Friday, September 22, 2023


Ask Dave: Can I convert RV’s 2-way fridge to 3-way for safety on the road?

Dear Dave,
Can an RV’s 2-way refrigerator (electric/propane) be converted to a 3-way fridge, to be able to safely run it while traveling? I have a 2022 Winnebago Micro Minnie, 2225RL. Thank you. —Thomas

Dear Thomas,
First of all, I applaud you for researching the safe way to travel by having the propane cylinder shut off. I do not know of any kits or upgrades available to convert a refrigerator to a 3-way. Three-way means it will run on propane, 120-volt power, or 12-volt house battery power with a 12-volt heating element.

:::

Carry on the RV refrigerator advice column from the point where it stops.

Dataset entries
:::

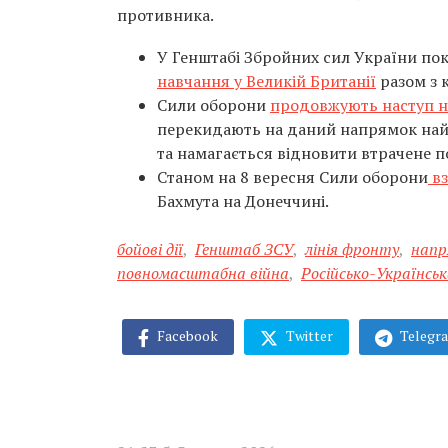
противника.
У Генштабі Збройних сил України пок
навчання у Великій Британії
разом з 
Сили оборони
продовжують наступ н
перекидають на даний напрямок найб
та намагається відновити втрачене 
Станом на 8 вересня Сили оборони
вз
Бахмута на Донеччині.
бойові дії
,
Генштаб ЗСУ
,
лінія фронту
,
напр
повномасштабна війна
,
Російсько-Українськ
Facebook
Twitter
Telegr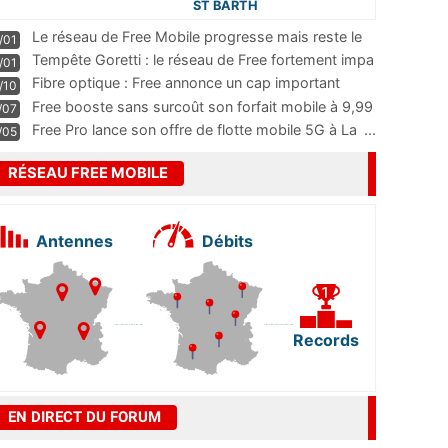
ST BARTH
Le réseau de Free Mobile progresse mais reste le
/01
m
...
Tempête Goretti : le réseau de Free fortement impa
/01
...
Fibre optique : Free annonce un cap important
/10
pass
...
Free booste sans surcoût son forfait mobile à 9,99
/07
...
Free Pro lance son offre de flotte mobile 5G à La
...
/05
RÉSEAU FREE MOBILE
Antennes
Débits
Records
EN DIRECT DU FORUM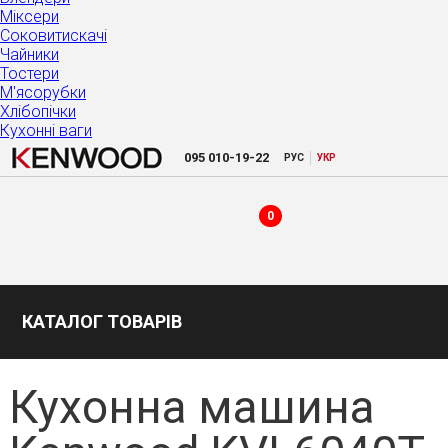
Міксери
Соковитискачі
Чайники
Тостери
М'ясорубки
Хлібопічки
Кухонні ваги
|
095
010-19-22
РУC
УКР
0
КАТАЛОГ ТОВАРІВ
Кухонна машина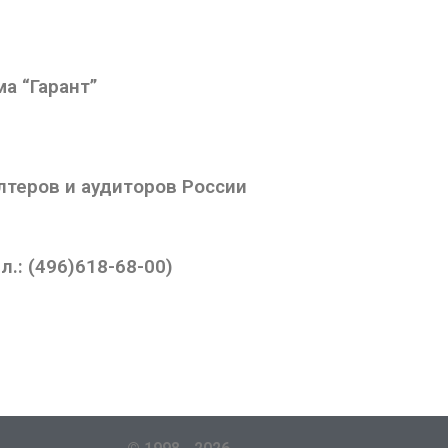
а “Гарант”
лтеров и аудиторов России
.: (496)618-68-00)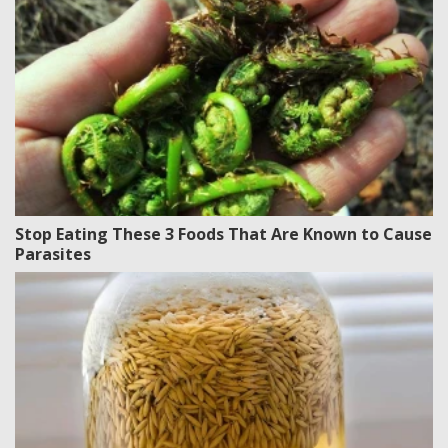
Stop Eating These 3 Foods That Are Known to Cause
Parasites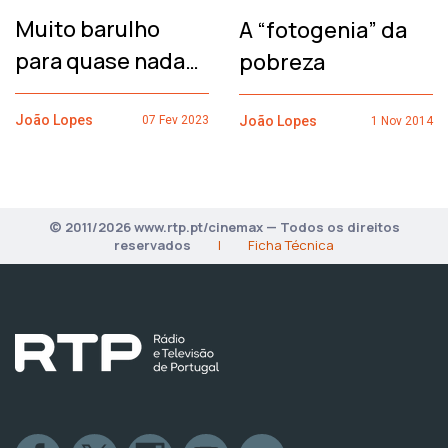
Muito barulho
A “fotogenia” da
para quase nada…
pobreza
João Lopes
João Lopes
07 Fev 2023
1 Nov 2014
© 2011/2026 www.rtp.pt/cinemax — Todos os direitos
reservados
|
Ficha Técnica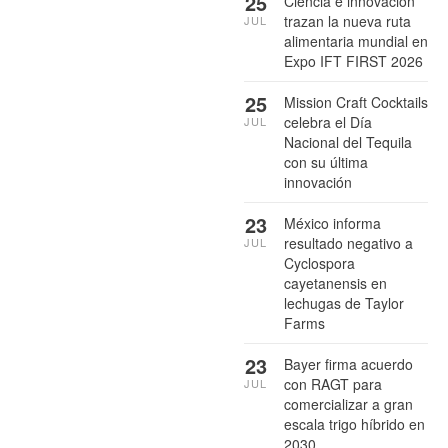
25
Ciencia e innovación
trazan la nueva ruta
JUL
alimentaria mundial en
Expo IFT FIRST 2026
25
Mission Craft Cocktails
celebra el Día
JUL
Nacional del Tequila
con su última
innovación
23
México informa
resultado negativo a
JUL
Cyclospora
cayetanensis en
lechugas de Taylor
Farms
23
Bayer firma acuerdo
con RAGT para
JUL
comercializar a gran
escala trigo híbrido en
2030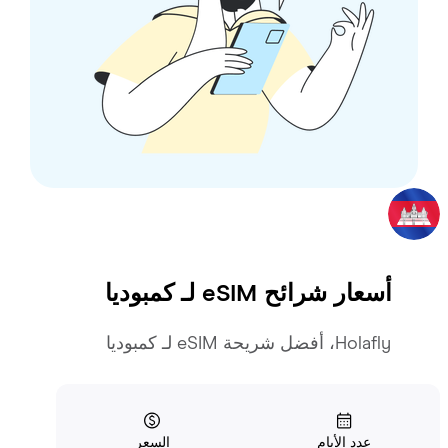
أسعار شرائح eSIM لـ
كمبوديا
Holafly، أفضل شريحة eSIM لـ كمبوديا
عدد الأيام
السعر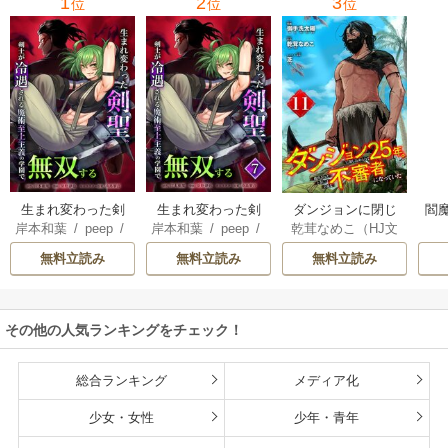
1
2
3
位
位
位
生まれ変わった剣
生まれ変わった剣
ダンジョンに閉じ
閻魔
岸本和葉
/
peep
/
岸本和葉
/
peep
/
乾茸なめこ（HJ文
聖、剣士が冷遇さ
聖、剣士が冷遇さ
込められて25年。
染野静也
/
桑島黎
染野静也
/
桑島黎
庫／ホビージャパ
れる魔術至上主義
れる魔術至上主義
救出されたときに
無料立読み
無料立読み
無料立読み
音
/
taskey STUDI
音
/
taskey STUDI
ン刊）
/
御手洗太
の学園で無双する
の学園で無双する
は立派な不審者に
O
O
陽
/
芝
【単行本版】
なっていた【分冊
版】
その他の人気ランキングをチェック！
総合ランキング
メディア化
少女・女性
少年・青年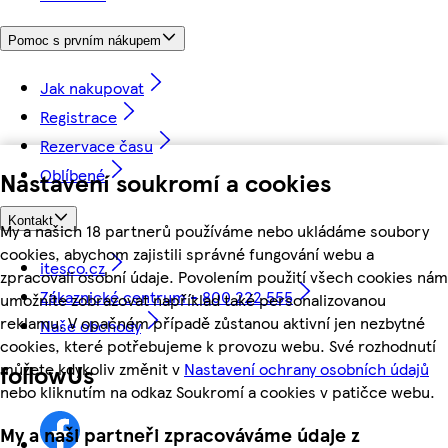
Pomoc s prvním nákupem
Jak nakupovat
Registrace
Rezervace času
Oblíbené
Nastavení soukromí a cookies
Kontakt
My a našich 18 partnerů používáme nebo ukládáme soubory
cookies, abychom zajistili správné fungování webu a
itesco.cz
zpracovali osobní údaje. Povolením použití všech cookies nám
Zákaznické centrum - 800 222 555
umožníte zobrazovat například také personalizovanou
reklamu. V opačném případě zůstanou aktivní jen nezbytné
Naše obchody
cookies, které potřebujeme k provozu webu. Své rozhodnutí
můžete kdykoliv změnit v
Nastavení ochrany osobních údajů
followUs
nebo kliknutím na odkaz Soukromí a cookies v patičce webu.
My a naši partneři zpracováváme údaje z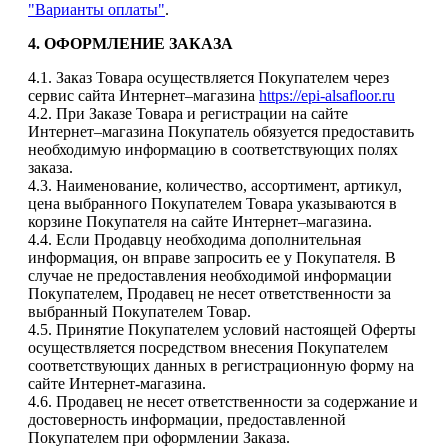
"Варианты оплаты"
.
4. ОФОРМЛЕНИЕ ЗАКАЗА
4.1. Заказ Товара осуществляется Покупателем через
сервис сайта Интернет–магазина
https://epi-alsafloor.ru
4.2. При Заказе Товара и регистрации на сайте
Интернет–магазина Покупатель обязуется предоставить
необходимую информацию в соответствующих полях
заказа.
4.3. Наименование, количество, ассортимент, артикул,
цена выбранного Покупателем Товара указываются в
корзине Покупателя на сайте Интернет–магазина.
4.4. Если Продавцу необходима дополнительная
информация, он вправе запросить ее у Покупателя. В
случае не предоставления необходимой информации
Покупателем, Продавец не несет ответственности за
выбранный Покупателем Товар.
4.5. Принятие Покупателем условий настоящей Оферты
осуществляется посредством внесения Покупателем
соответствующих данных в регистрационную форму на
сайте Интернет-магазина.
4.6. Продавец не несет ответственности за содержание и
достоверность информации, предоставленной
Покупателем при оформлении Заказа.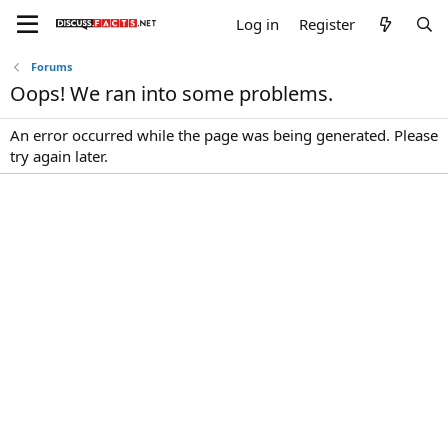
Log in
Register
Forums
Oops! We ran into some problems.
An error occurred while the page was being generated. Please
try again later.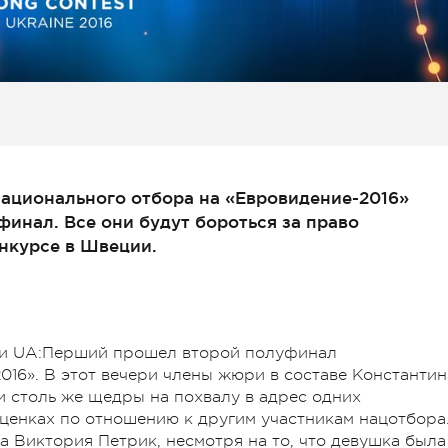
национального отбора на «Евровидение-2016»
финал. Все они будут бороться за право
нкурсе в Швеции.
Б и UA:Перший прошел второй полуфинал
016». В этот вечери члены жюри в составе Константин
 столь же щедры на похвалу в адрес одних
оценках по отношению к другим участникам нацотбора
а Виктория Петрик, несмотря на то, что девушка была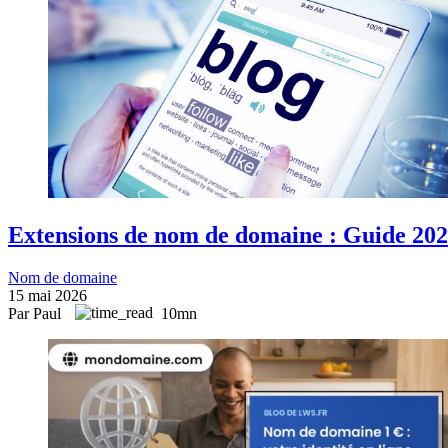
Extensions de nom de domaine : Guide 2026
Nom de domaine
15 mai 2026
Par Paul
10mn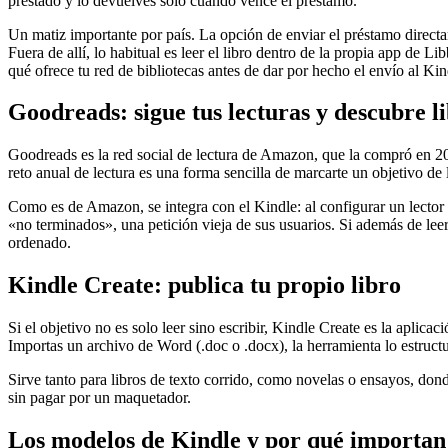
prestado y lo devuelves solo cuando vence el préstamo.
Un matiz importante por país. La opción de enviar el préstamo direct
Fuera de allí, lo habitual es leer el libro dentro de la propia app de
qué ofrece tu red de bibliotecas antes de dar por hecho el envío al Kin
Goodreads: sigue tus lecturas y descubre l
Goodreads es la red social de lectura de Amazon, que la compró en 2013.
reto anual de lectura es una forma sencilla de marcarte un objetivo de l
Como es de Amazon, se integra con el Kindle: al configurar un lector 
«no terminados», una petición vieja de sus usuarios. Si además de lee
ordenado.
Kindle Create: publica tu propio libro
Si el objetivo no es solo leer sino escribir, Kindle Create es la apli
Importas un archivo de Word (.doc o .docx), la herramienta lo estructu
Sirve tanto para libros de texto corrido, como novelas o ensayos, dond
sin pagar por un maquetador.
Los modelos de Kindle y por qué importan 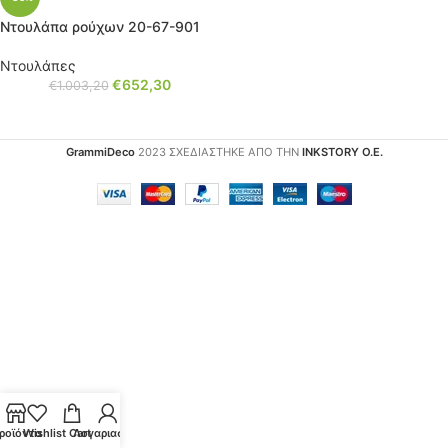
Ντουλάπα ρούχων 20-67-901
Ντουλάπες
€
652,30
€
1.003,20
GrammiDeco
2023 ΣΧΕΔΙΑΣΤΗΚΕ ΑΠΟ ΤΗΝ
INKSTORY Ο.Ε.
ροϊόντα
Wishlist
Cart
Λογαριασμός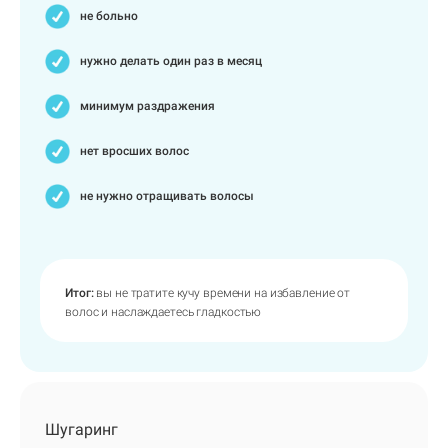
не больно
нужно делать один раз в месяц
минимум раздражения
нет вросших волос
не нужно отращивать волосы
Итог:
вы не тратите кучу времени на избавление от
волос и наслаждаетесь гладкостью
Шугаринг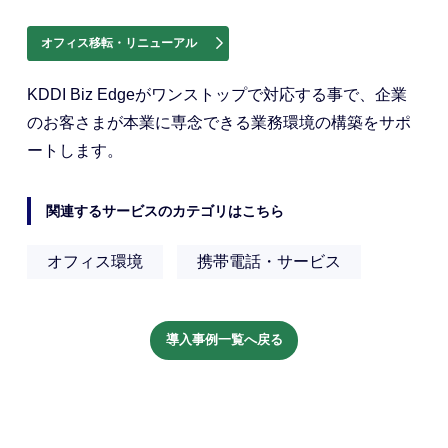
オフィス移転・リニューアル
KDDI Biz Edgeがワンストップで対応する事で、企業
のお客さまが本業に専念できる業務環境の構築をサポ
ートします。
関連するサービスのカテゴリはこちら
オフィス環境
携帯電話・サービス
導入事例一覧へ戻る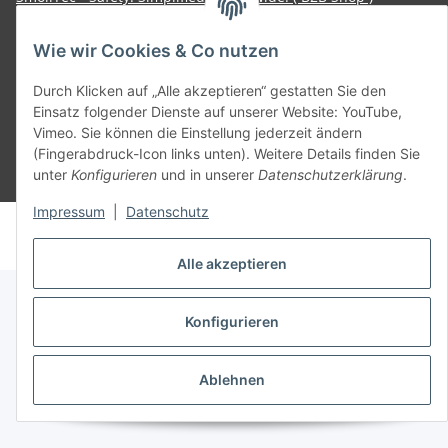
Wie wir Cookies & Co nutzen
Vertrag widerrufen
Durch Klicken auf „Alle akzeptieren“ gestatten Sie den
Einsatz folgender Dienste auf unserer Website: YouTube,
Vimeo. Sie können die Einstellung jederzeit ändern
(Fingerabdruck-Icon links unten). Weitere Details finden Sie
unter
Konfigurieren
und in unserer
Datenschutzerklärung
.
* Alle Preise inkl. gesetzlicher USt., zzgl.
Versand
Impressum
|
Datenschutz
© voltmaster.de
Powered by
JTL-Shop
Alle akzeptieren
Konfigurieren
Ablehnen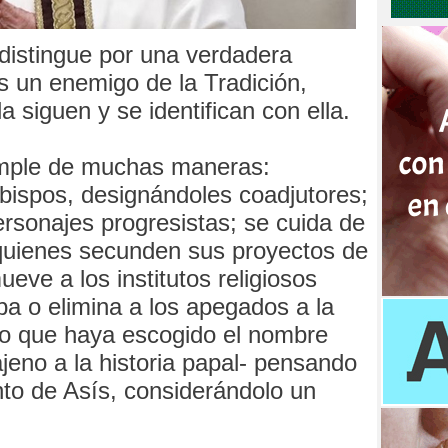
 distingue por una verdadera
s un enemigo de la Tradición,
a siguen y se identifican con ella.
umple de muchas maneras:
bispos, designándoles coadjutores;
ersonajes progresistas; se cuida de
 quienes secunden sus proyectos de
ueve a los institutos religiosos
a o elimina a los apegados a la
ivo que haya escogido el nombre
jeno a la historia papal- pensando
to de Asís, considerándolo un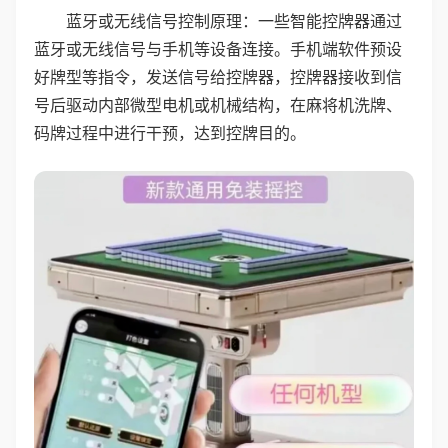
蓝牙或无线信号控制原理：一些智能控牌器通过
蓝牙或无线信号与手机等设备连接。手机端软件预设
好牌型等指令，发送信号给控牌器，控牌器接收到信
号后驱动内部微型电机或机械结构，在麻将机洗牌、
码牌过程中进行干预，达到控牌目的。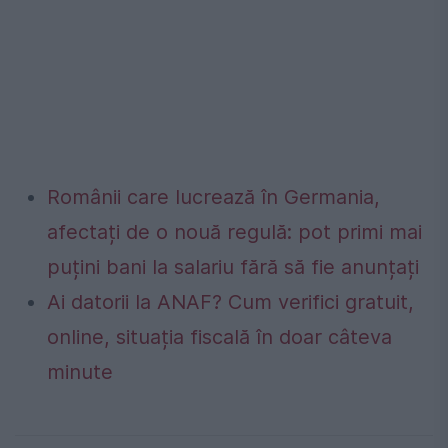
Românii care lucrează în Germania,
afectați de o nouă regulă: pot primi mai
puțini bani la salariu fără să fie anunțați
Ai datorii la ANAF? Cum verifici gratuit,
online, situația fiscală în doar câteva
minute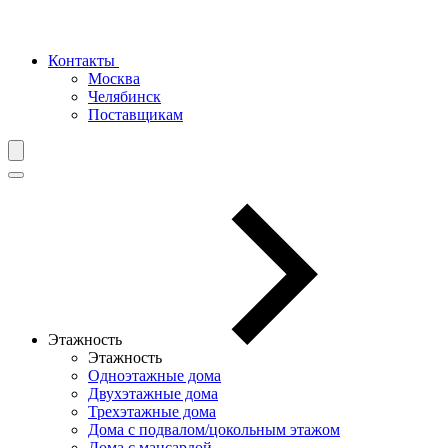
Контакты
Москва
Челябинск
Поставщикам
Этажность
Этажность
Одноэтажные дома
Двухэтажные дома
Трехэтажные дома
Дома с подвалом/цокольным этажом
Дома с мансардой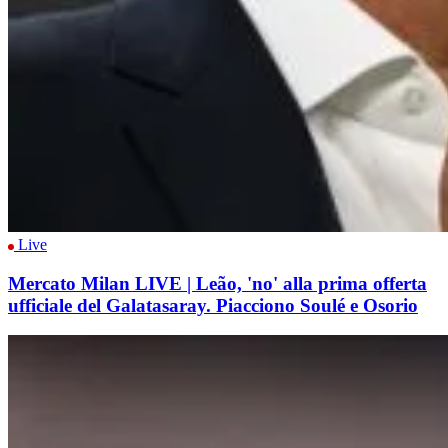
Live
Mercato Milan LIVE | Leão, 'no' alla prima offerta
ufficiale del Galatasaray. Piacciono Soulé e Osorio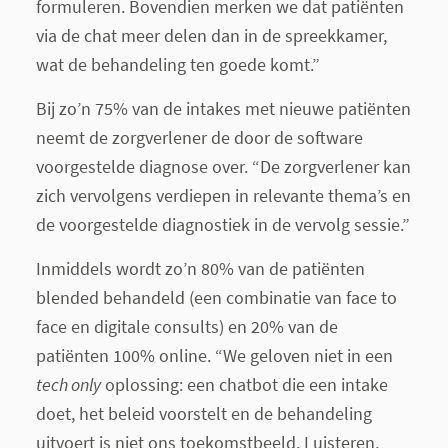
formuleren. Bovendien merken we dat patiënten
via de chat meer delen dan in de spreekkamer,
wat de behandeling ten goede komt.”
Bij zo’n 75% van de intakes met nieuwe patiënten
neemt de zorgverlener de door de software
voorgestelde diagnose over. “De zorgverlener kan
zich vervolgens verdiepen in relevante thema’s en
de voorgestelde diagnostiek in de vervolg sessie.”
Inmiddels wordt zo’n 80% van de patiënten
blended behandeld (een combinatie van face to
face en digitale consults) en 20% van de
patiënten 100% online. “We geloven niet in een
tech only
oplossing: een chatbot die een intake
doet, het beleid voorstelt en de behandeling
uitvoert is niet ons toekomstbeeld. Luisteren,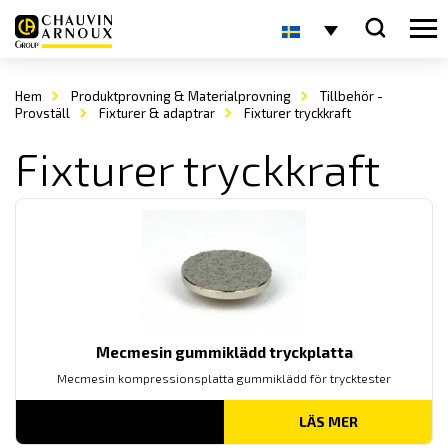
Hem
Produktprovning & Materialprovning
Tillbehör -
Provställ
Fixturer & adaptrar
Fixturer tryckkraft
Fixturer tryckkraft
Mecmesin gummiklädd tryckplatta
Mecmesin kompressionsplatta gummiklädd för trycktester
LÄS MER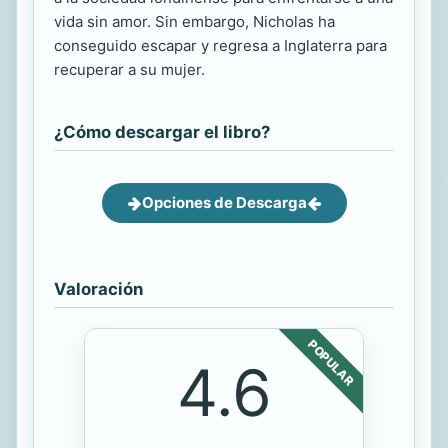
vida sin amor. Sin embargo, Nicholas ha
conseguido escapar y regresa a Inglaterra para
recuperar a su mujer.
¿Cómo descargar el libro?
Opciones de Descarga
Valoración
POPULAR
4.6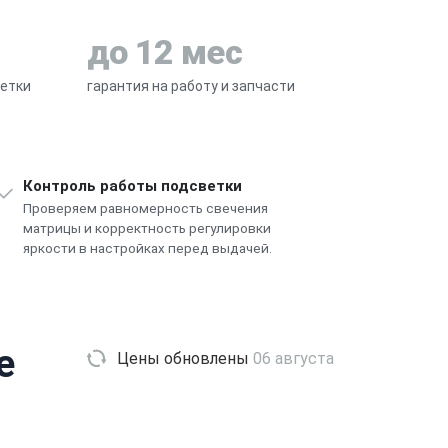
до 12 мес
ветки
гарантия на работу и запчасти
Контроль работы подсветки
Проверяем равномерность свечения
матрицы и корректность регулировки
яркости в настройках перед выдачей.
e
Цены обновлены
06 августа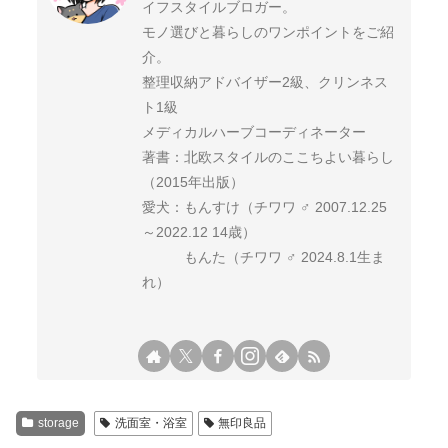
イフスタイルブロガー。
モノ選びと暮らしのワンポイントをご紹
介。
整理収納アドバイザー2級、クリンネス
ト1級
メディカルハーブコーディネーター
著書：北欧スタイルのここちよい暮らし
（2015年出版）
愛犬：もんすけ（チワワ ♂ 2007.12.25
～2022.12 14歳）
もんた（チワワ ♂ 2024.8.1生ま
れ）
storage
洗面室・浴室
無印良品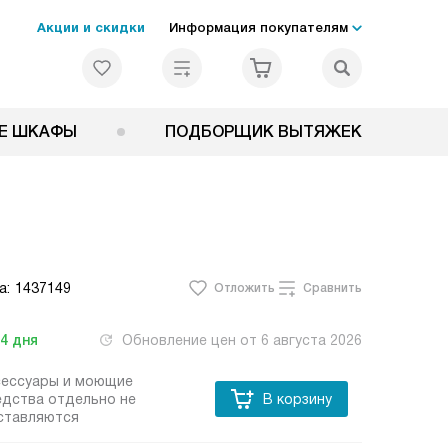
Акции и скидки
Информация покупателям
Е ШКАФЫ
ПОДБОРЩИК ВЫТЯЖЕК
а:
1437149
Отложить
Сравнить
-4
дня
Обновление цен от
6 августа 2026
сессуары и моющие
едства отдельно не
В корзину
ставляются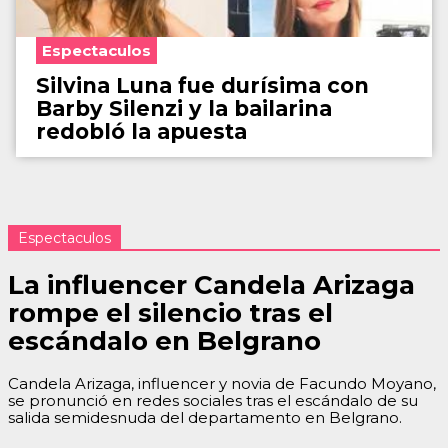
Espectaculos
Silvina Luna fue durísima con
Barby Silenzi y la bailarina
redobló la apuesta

:::

[Result]
From the specification on the Winnebago website, the standard refrigerator for the Micro Minnie and your model was a 10.3 cu. ft., 12-volt compressor-driven refrigerator. The option was an 8 cu. ft., gas/electric model. I’m still a fan of the gas/electric. It is better suited for dry camping, even if you’re not boondocking for weeks on end, just like the option of using the LP for an overnight here and there. I would assume the 8 cu. ft. model fridge was installed at the time the dealer ordered it, as the 10.3 cu. ft. models were in short supply at the time.

Seminar attendees have also asked about converting the RV fridge

In several of my seminars I have gotten the same question. Some have even suggested just installing an inverter that would draw power from the house batteries and provide 120-volt power to the refrigerator and charge the house batteries from the tow vehicle alternator. Sounds interesting; however, I contacted my “go to” expert when it comes to anything electrical, Mike Sokol, and it’s not that simple.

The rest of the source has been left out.